Still, the prime prize for idiocy in this debate must go to Alan Somebody, the bishop of Buckingham. On telly, this pillock spoke of the need for the Church to relate to the ‘instincts’ of society. Wallahi! Cats and dogs, horses and lions, have instincts, bishop, and it is OK for them to follow them. Human beings also have instincts and urges, sure, but they sometimes have to control them. Because they are rational beings, they do not have to succumb to instincts. Same for society. Instincts have to be properly regulated. Subordinated to reason. Otherwise we might behold some peculiar spectacles around, given that human instincts cover areas from bestiality to incest and rape. Above all, the Christian Church’s message is not about obeying instincts but about following God’s Will. Amazing the pillock missed a bit of that.

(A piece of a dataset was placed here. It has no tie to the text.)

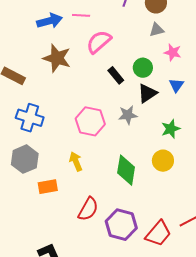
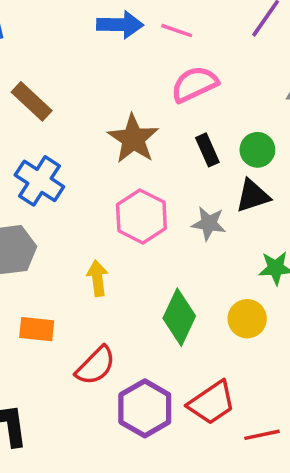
brown star: (57, 58) -> (133, 139), moved
orange rectangle: (48, 187) -> (37, 329), moved
red trapezoid: (158, 233) -> (212, 403), moved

Back to Dante. In the same infernal passage quoted above he meets amongst the gays his former teacher, a distinguished Florentine intellectual, writer and diplomat, Brunetto Latini. ‘You here, Sir Brunetto?’ Dante exclaims, shocked. A cosy dialogue follows, however. ‘A dear, beloved, paternal face’, the poet describes his former masters’ image. And Brunetto calls him ‘my son’ throughout. There is not the slightest suggestion that Dante finds Sir Brunetto repulsive or odious. Quite the opposite. It is a melancholy but sentimentally uplifting encounter. Of course, Brunetto has to be where he has placed himself, presumably by followings his ‘instincts’. The teaching of the medieval Catholic Church was clear. Yet, genuine friendship, reverence and compassion may be stronger than sin. Call it God’s love – that’s that.
And Anglican bishops? Guess Dante might say, disdainfully (Inferno, 3: 48): ‘Let us not talk of them but look and move on’.